# START OF Information provided

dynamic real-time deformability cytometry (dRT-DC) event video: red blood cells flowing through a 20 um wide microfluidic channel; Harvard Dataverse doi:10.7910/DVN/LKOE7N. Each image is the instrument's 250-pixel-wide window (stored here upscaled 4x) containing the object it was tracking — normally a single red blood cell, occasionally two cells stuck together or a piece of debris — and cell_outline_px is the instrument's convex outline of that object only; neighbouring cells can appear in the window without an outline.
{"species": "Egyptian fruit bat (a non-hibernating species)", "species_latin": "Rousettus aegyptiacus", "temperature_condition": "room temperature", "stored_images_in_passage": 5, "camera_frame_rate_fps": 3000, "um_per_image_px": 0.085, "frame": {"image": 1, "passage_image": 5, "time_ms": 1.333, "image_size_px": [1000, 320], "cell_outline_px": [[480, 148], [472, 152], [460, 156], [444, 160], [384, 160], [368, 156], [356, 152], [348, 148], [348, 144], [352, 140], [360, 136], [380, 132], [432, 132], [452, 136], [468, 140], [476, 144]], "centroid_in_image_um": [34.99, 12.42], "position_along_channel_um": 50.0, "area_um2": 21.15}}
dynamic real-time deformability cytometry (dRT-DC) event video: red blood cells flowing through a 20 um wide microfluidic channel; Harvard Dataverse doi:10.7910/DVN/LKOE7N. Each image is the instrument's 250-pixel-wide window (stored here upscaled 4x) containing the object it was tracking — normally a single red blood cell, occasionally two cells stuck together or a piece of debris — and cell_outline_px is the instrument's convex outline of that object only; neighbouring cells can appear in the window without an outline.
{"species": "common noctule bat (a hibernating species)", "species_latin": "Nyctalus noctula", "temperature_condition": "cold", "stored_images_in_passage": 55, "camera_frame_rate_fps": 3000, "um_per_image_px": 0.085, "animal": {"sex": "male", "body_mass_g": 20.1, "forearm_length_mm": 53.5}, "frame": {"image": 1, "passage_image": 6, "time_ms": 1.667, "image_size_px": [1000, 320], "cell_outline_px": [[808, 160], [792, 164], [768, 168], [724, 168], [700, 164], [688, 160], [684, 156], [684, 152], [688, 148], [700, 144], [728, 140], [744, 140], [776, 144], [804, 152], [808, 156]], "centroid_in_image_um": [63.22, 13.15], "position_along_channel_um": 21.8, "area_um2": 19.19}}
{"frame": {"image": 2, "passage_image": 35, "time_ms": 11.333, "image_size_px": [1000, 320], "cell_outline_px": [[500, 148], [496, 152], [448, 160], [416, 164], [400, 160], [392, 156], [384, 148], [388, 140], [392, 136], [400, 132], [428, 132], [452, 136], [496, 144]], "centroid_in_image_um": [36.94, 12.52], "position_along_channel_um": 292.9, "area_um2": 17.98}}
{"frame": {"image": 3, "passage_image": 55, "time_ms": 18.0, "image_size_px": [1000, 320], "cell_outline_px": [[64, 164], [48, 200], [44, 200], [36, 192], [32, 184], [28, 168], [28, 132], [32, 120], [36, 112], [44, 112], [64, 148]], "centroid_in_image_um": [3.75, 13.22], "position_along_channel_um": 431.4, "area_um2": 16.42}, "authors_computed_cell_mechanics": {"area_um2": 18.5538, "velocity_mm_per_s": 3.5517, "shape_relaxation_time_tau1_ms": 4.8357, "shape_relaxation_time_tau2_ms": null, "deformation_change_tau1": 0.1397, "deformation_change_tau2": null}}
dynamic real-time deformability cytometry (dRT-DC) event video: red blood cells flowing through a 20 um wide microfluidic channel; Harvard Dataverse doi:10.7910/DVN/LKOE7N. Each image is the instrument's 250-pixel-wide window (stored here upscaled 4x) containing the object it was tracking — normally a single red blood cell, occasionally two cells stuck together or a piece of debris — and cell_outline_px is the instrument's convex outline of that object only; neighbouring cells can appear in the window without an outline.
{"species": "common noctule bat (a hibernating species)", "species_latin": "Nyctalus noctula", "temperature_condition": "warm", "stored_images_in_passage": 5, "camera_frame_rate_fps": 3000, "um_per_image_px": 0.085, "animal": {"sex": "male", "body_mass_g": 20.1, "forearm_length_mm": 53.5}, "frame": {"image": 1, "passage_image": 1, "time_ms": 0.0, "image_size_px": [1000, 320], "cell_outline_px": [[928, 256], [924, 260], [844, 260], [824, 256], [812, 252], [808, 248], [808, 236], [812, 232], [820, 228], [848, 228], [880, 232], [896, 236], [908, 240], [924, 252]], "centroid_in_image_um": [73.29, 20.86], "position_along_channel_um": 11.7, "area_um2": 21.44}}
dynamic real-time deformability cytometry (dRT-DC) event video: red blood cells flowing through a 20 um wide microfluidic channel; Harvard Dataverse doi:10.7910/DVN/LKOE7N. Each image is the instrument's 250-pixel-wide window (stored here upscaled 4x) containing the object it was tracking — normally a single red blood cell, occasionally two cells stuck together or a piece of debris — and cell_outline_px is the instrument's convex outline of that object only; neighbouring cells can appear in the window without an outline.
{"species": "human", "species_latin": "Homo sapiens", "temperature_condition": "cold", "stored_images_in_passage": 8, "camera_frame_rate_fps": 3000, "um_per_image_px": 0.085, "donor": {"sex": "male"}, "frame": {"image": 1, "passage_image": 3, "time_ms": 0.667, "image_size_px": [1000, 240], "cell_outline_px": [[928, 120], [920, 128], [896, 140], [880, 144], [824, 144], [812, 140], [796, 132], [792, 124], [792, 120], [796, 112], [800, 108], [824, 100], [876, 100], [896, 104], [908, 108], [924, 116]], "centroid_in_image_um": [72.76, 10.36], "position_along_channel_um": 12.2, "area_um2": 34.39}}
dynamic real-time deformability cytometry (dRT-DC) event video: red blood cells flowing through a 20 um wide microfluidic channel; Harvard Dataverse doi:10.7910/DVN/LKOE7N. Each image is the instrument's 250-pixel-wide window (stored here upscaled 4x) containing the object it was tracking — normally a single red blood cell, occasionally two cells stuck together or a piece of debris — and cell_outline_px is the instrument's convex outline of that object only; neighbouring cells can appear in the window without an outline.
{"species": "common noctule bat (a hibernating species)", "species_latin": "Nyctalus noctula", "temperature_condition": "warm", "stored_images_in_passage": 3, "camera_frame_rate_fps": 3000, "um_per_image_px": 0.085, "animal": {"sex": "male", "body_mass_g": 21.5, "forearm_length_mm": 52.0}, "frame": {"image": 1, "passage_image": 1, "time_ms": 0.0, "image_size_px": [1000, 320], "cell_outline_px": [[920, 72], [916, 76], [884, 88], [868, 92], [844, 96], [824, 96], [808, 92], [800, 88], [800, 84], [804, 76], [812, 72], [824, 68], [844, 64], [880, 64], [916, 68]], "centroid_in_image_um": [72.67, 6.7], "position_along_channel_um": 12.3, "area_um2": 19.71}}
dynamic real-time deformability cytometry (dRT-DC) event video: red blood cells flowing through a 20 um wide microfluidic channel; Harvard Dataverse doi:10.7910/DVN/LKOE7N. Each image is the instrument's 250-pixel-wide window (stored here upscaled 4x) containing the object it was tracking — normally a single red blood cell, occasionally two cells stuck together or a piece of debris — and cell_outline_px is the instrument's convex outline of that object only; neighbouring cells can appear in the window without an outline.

# END OF Information provided

◆ Task details ◆
All of the entries need to be reproduced exactly; please write them out.

◆ Exercise solution ◆
dynamic real-time deformability cytometry (dRT-DC) event video: red blood cells flowing through a 20 um wide microfluidic channel; Harvard Dataverse doi:10.7910/DVN/LKOE7N. Each image is the instrument's 250-pixel-wide window (stored here upscaled 4x) containing the object it was tracking — normally a single red blood cell, occasionally two cells stuck together or a piece of debris — and cell_outline_px is the instrument's convex outline of that object only; neighbouring cells can appear in the window without an outline.
{"species": "Egyptian fruit bat (a non-hibernating species)", "species_latin": "Rousettus aegyptiacus", "temperature_condition": "room temperature", "stored_images_in_passage": 5, "camera_frame_rate_fps": 3000, "um_per_image_px": 0.085, "frame": {"image": 1, "passage_image": 5, "time_ms": 1.333, "image_size_px": [1000, 320], "cell_outline_px": [[480, 148], [472, 152], [460, 156], [444, 160], [384, 160], [368, 156], [356, 152], [348, 148], [348, 144], [352, 140], [360, 136], [380, 132], [432, 132], [452, 136], [468, 140], [476, 144]], "centroid_in_image_um": [34.99, 12.42], "position_along_channel_um": 50.0, "area_um2": 21.15}}
dynamic real-time deformability cytometry (dRT-DC) event video: red blood cells flowing through a 20 um wide microfluidic channel; Harvard Dataverse doi:10.7910/DVN/LKOE7N. Each image is the instrument's 250-pixel-wide window (stored here upscaled 4x) containing the object it was tracking — normally a single red blood cell, occasionally two cells stuck together or a piece of debris — and cell_outline_px is the instrument's convex outline of that object only; neighbouring cells can appear in the window without an outline.
{"species": "common noctule bat (a hibernating species)", "species_latin": "Nyctalus noctula", "temperature_condition": "cold", "stored_images_in_passage": 55, "camera_frame_rate_fps": 3000, "um_per_image_px": 0.085, "animal": {"sex": "male", "body_mass_g": 20.1, "forearm_length_mm": 53.5}, "frame": {"image": 1, "passage_image": 6, "time_ms": 1.667, "image_size_px": [1000, 320], "cell_outline_px": [[808, 160], [792, 164], [768, 168], [724, 168], [700, 164], [688, 160], [684, 156], [684, 152], [688, 148], [700, 144], [728, 140], [744, 140], [776, 144], [804, 152], [808, 156]], "centroid_in_image_um": [63.22, 13.15], "position_along_channel_um": 21.8, "area_um2": 19.19}}
{"frame": {"image": 2, "passage_image": 35, "time_ms": 11.333, "image_size_px": [1000, 320], "cell_outline_px": [[500, 148], [496, 152], [448, 160], [416, 164], [400, 160], [392, 156], [384, 148], [388, 140], [392, 136], [400, 132], [428, 132], [452, 136], [496, 144]], "centroid_in_image_um": [36.94, 12.52], "position_along_channel_um": 292.9, "area_um2": 17.98}}
{"frame": {"image": 3, "passage_image": 55, "time_ms": 18.0, "image_size_px": [1000, 320], "cell_outline_px": [[64, 164], [48, 200], [44, 200], [36, 192], [32, 184], [28, 168], [28, 132], [32, 120], [36, 112], [44, 112], [64, 148]], "centroid_in_image_um": [3.75, 13.22], "position_along_channel_um": 431.4, "area_um2": 16.42}, "authors_computed_cell_mechanics": {"area_um2": 18.5538, "velocity_mm_per_s": 3.5517, "shape_relaxation_time_tau1_ms": 4.8357, "shape_relaxation_time_tau2_ms": null, "deformation_change_tau1": 0.1397, "deformation_change_tau2": null}}
dynamic real-time deformability cytometry (dRT-DC) event video: red blood cells flowing through a 20 um wide microfluidic channel; Harvard Dataverse doi:10.7910/DVN/LKOE7N. Each image is the instrument's 250-pixel-wide window (stored here upscaled 4x) containing the object it was tracking — normally a single red blood cell, occasionally two cells stuck together or a piece of debris — and cell_outline_px is the instrument's convex outline of that object only; neighbouring cells can appear in the window without an outline.
{"species": "common noctule bat (a hibernating species)", "species_latin": "Nyctalus noctula", "temperature_condition": "warm", "stored_images_in_passage": 5, "camera_frame_rate_fps": 3000, "um_per_image_px": 0.085, "animal": {"sex": "male", "body_mass_g": 20.1, "forearm_length_mm": 53.5}, "frame": {"image": 1, "passage_image": 1, "time_ms": 0.0, "image_size_px": [1000, 320], "cell_outline_px": [[928, 256], [924, 260], [844, 260], [824, 256], [812, 252], [808, 248], [808, 236], [812, 232], [820, 228], [848, 228], [880, 232], [896, 236], [908, 240], [924, 252]], "centroid_in_image_um": [73.29, 20.86], "position_along_channel_um": 11.7, "area_um2": 21.44}}
dynamic real-time deformability cytometry (dRT-DC) event video: red blood cells flowing through a 20 um wide microfluidic channel; Harvard Dataverse doi:10.7910/DVN/LKOE7N. Each image is the instrument's 250-pixel-wide window (stored here upscaled 4x) containing the object it was tracking — normally a single red blood cell, occasionally two cells stuck together or a piece of debris — and cell_outline_px is the instrument's convex outline of that object only; neighbouring cells can appear in the window without an outline.
{"species": "human", "species_latin": "Homo sapiens", "temperature_condition": "cold", "stored_images_in_passage": 8, "camera_frame_rate_fps": 3000, "um_per_image_px": 0.085, "donor": {"sex": "male"}, "frame": {"image": 1, "passage_image": 3, "time_ms": 0.667, "image_size_px": [1000, 240], "cell_outline_px": [[928, 120], [920, 128], [896, 140], [880, 144], [824, 144], [812, 140], [796, 132], [792, 124], [792, 120], [796, 112], [800, 108], [824, 100], [876, 100], [896, 104], [908, 108], [924, 116]], "centroid_in_image_um": [72.76, 10.36], "position_along_channel_um": 12.2, "area_um2": 34.39}}
dynamic real-time deformability cytometry (dRT-DC) event video: red blood cells flowing through a 20 um wide microfluidic channel; Harvard Dataverse doi:10.7910/DVN/LKOE7N. Each image is the instrument's 250-pixel-wide window (stored here upscaled 4x) containing the object it was tracking — normally a single red blood cell, occasionally two cells stuck together or a piece of debris — and cell_outline_px is the instrument's convex outline of that object only; neighbouring cells can appear in the window without an outline.
{"species": "common noctule bat (a hibernating species)", "species_latin": "Nyctalus noctula", "temperature_condition": "warm", "stored_images_in_passage": 3, "camera_frame_rate_fps": 3000, "um_per_image_px": 0.085, "animal": {"sex": "male", "body_mass_g": 21.5, "forearm_length_mm": 52.0}, "frame": {"image": 1, "passage_image": 1, "time_ms": 0.0, "image_size_px": [1000, 320], "cell_outline_px": [[920, 72], [916, 76], [884, 88], [868, 92], [844, 96], [824, 96], [808, 92], [800, 88], [800, 84], [804, 76], [812, 72], [824, 68], [844, 64], [880, 64], [916, 68]], "centroid_in_image_um": [72.67, 6.7], "position_along_channel_um": 12.3, "area_um2": 19.71}}
dynamic real-time deformability cytometry (dRT-DC) event video: red blood cells flowing through a 20 um wide microfluidic channel; Harvard Dataverse doi:10.7910/DVN/LKOE7N. Each image is the instrument's 250-pixel-wide window (stored here upscaled 4x) containing the object it was tracking — normally a single red blood cell, occasionally two cells stuck together or a piece of debris — and cell_outline_px is the instrument's convex outline of that object only; neighbouring cells can appear in the window without an outline.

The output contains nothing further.